Novák's So Far So Good, an extensive literary treatment of the story of the Mašín brothers who escaped to West Berlin in 1953, and originally written in English (but never published), was translated into Czech and as "Zatím dobrý" won the Magnesia Litera award for book of the year in 2005. In 2009 he published a book of interviews titled Under Water (Franz Kafka Publishing House), containing personal interviews with Miloš Forman, Dominik Hašek, Lubomír Kaválka, Antonín Kratochvíl, and Josef Mašín.

Film career

Jan Novák at 44th Karlovy Vary International Film Festival

As a screenwriter, Novák worked with Miloš Forman on the film Valmont, and in the 1990s he wrote the script for the Czech film Báječná léta pod psa ("The Blissful Years of Lousy Living") and participated in the scenarios An ambiguous report about the end of the world.

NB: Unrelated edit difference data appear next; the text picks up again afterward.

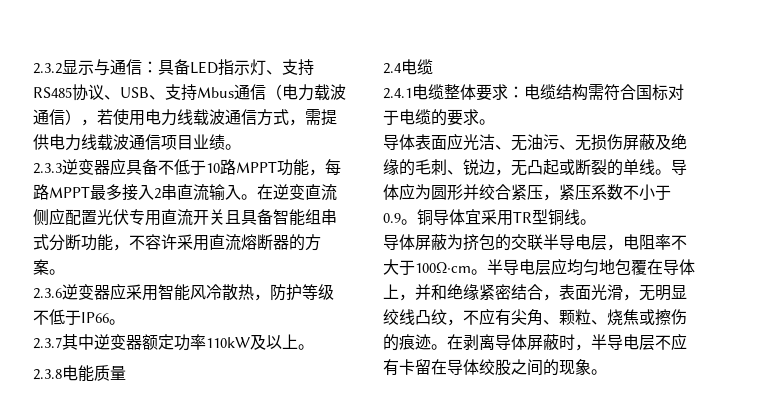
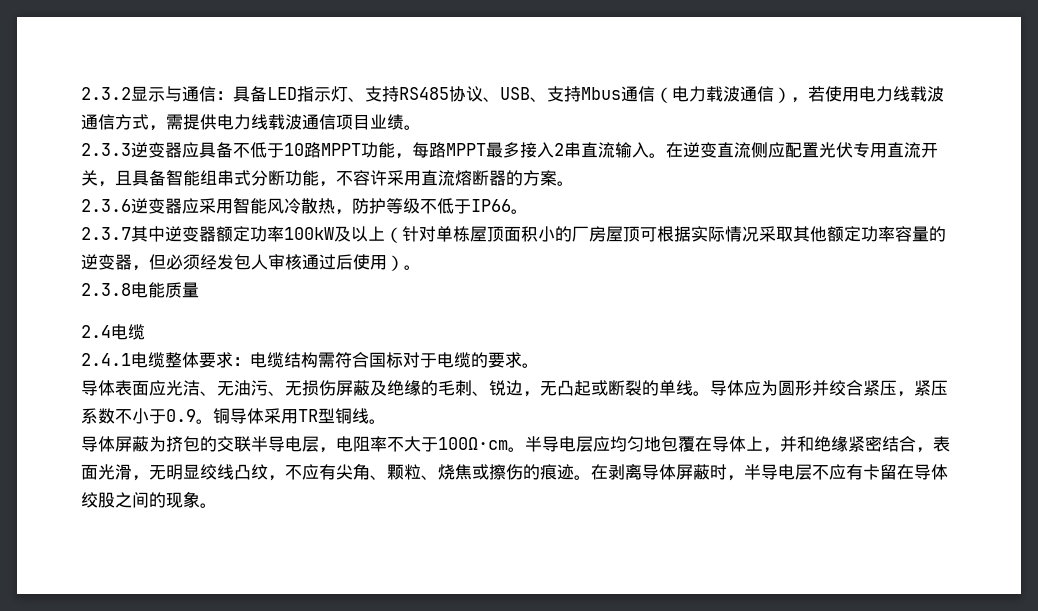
(225, 217) none -> [98,181,115,187] ，
[206,334,298,350] 110kW及以上 -> [284,226,946,243] [81,254,404,271] 100kW及以上（针对单栋屋顶面积小的厂房屋顶可根据实际情况采取其他额定功率容量的逆变器，但必须经发包人审核通过后使用）
[465,209,481,225] 宜 -> (264, 416) none

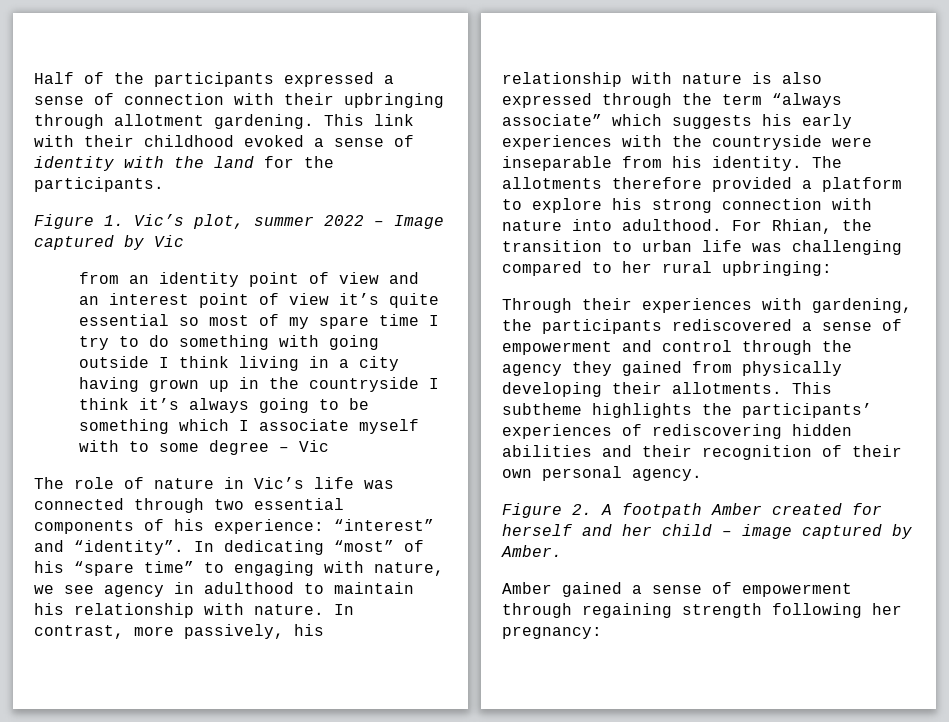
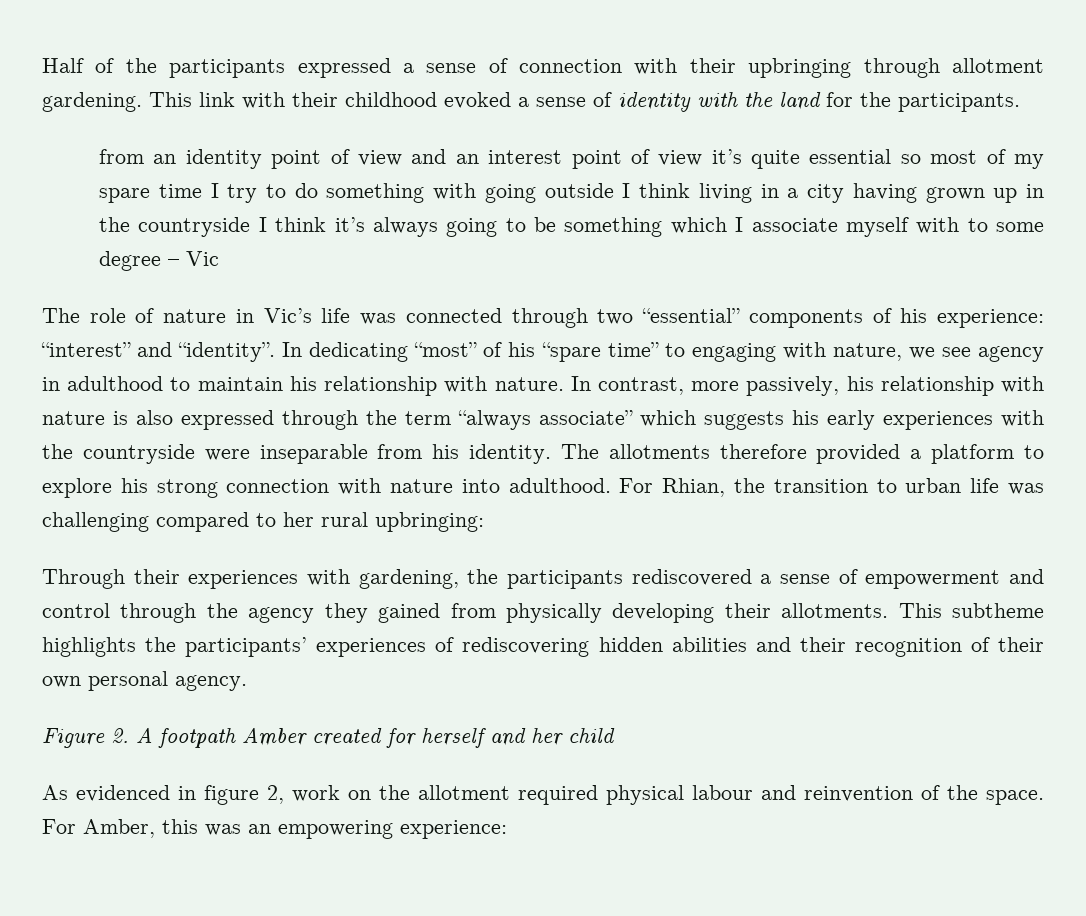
[34,214,444,229] [34,235,184,250] // Figure 1. Vic’s plot, summer 2022 – Image captured by Vic -> (1020, 102) none
[254,498,344,510] essential -> [642,308,741,323] “essential”
[722,524,912,539] [501,545,562,557] [502,582,852,597] [502,603,902,618] [502,626,602,639] – image captured by Amber. // Amber gained a sense of empowerment through regaining strength following her pregnancy: -> [42,785,1044,805] [42,819,507,839] // As evidenced in figure 2, work on the allotment required physical labour and reinvention of the space. For Amber, this was an empowering experience:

He is also co-author of Forman's autobiography called What Do I Know? (Turnaround, 1994; translation Josek George, Atlantis 1994, ISBN 80-7108-076-4).

He has made two documentary films about Václav Havel. In 2005 he made the documentary Citizen Václav Havel Goes on Vacation together with his son Adam, recounting a vacation taken by Havel in 1985 that led to a massive police chase. This was followed in 2009 by the film Citizen Havel is Rolling the Empty Barrels, an adaptation of Havel's play "Audience".

As of 2009, he was a member of the faculty at the Film and TV School of the Academy of Performing Arts in Prague.[1]

Dramaturgical career

Novák's first play was "Bohemian Heaven," which opened at the Provincetown Playhouse in 1980; it paints a semi-autobiographical portrait of a newly arrived Czech immigrant family in Cicero, Illinois.[4]

His play "Alaska," originally commissioned for Chicago's Goodman Theater,[5] was performed in Brno in 1994. In 2000, the Astorka theater in Bratislava, Slovakia, performed his "A Murder in St. Petersburg," a dramatic adaptation of the ax murder in Fyodor Dostoevsky's Crime and Punishment.[6] A collection of his plays has been published in Czech.

Novák also translated into English Václav Havel's play Audience, Unveiling, Protest and The Garden Party (alternatively titled Office Party). His one-act plays were published in 2009 in a bilingual edition under the title "Citizen Vanek / Vanek Citizen ". They were published in the U. S. in 2012 by Theater 61 Press under the title "The Vanek Plays", which edition also included Novák's translation of Havel's modern Vanek sequel, Dozens of Cousins.

References

  1. "Author Jan Novák on Hrabal, Škvorecký and scandalizing the Chicago Czech community". Radio Prague. 2009-02-20.
  2. "Jan Novák: Děda (1-12)". Český rozhlas 3 - Vltava (in Czech). 2007-10-06. Retrieved 2012-09-30.
  3. John Blades (1995-11-16). "Carl Sandburg Awards Bestowed On 4 Local Writers". Chicago Tribune.
  4. John Corry (1980-11-27). "Stage: 'Bohemian Heaven,' A Family In Cicero, Ill". New York Times. Retrieved 2012-09-30.
  5. Sid Smith (1990-10-18). "'Deep in a Dream'". Chicago Tribune. Retrieved 2012-09-30.
  6. Astorka Theater. "Všetky inscenácie od vzniku v roku 1990". Archived from the original on 2013-04-18. Retrieved 2012-09-30.